# Problem
In the records below, count each line where the word "точно" appears, and reply with that number only.

======== Data extracts

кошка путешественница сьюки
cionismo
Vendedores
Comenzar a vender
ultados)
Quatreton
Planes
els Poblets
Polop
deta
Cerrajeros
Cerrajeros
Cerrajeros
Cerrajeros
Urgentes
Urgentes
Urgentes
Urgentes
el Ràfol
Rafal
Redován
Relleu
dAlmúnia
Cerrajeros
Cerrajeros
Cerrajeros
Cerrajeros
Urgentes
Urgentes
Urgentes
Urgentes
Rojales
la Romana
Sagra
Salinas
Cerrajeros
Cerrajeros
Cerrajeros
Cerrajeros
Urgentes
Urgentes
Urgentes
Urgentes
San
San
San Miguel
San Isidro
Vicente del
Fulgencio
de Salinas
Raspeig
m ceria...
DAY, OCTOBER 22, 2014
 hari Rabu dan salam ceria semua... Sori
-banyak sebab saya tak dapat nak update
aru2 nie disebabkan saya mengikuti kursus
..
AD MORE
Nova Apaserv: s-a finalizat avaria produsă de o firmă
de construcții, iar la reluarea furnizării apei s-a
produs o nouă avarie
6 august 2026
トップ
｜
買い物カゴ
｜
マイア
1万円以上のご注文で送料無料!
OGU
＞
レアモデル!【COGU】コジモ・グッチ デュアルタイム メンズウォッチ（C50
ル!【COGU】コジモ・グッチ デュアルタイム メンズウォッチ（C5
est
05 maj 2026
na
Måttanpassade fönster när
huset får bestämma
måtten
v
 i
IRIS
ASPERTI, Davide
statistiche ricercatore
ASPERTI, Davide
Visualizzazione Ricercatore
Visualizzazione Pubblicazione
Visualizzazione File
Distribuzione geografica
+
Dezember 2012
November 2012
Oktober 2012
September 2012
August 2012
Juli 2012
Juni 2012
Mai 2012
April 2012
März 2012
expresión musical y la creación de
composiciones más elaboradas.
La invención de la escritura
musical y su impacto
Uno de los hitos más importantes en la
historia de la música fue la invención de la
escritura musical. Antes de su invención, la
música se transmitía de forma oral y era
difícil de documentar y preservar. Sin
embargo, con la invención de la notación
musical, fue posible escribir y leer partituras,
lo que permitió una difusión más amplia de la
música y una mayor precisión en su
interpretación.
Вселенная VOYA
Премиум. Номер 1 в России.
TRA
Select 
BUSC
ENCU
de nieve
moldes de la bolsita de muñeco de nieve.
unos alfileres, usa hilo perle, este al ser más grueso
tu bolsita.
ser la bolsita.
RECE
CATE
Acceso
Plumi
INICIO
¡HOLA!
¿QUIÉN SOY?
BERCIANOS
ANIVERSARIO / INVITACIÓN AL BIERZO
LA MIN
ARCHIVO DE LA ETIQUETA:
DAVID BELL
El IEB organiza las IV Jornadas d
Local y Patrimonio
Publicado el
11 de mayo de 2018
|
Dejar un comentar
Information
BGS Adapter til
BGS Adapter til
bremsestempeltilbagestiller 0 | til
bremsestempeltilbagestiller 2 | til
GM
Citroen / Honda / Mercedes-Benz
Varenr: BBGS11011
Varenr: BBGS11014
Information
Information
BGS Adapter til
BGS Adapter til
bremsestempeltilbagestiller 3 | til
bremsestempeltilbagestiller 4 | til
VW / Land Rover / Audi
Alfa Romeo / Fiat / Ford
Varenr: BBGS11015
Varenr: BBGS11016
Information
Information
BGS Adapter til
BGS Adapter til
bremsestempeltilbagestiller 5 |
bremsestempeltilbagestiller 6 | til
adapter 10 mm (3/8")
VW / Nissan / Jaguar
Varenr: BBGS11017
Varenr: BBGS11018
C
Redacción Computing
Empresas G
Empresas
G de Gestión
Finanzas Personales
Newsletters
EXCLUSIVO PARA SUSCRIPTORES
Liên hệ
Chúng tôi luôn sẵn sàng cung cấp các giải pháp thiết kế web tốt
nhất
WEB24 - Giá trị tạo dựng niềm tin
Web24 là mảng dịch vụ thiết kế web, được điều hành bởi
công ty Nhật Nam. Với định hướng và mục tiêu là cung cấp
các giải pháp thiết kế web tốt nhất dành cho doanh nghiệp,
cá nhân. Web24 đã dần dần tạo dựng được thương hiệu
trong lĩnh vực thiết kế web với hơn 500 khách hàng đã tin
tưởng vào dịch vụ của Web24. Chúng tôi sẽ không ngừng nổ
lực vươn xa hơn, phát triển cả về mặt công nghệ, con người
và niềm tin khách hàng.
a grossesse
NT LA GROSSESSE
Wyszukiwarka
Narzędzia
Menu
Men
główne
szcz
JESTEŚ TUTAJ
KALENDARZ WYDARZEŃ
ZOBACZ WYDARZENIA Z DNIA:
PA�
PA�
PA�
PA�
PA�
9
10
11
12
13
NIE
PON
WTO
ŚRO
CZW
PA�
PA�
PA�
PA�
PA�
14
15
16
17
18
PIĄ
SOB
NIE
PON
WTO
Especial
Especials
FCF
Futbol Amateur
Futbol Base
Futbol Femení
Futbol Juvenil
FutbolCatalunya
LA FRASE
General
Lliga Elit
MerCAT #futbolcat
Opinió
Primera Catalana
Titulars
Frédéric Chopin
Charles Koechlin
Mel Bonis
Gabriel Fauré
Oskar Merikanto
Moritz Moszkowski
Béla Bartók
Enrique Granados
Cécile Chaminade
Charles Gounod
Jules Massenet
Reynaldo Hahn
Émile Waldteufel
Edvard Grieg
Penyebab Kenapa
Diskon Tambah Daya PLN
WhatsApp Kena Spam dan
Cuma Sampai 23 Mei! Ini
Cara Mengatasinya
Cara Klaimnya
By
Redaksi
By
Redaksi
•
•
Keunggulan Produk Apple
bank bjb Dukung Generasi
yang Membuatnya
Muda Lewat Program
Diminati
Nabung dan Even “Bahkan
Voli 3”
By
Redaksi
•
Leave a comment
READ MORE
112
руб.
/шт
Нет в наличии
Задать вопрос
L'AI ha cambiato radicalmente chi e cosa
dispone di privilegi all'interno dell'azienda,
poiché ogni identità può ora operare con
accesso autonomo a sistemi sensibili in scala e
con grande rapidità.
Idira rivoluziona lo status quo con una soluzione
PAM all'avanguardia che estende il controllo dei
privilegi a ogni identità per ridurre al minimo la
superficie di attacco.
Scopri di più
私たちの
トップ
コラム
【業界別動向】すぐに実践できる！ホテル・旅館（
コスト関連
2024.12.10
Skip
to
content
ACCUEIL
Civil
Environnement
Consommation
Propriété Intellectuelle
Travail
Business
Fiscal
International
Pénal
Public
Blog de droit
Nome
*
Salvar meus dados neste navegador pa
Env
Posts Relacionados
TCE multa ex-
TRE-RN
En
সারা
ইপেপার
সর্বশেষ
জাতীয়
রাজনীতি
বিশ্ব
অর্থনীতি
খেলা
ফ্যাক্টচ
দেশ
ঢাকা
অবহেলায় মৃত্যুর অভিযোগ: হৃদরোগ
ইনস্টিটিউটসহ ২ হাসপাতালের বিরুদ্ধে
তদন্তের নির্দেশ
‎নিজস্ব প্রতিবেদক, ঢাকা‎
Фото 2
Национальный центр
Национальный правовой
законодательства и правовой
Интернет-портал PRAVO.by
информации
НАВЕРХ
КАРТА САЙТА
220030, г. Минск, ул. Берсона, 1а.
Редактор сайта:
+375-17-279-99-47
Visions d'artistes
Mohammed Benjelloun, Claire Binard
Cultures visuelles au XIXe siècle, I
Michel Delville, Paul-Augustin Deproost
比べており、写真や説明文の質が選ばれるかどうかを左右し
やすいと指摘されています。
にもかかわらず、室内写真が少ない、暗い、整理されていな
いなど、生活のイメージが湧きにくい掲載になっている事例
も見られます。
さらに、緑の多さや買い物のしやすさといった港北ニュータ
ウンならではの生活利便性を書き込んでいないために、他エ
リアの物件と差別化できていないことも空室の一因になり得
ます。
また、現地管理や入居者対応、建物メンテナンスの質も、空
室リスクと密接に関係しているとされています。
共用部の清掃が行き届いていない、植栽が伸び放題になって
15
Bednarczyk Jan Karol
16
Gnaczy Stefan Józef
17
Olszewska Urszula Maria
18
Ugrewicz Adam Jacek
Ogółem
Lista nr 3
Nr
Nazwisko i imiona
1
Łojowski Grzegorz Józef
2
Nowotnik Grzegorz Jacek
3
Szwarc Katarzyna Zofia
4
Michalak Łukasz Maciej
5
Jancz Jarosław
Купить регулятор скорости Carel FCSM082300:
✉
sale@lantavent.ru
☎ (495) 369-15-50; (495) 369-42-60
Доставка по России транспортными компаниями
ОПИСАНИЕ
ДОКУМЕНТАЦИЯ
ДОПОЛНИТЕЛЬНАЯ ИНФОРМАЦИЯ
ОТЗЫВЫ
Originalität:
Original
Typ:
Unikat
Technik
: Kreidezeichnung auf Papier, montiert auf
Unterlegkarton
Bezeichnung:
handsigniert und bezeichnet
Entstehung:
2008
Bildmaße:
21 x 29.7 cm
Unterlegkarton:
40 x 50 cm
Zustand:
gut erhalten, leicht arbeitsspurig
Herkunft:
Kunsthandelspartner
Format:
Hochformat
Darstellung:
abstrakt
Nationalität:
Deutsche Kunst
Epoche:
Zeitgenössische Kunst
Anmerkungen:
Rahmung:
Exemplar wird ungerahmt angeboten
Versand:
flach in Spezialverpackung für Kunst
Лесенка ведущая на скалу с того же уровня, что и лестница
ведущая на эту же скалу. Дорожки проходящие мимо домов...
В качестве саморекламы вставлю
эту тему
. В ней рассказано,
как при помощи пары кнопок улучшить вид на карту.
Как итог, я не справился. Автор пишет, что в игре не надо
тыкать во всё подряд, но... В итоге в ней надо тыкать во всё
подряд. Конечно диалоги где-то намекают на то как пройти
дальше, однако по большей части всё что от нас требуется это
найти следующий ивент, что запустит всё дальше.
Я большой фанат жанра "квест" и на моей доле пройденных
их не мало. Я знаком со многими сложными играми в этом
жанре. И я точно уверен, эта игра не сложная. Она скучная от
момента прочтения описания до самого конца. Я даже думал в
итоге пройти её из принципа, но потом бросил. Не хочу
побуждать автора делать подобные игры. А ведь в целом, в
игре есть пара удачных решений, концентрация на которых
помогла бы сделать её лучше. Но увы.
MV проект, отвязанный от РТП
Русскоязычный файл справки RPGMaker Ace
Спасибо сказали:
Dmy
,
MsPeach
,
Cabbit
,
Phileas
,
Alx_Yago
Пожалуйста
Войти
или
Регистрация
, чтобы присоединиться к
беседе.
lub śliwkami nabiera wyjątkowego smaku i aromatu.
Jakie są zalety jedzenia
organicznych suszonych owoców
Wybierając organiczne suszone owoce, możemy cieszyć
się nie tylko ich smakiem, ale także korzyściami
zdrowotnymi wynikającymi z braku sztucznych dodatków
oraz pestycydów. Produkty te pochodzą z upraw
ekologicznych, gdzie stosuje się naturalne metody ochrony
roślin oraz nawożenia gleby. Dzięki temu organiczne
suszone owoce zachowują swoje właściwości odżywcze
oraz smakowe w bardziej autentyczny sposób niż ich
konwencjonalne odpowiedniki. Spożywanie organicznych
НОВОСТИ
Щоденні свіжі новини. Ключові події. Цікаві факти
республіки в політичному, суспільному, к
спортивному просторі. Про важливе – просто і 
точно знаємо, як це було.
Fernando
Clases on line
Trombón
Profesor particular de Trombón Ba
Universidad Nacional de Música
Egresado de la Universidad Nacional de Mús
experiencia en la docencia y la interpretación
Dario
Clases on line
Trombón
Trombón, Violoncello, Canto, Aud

================

# Written response
2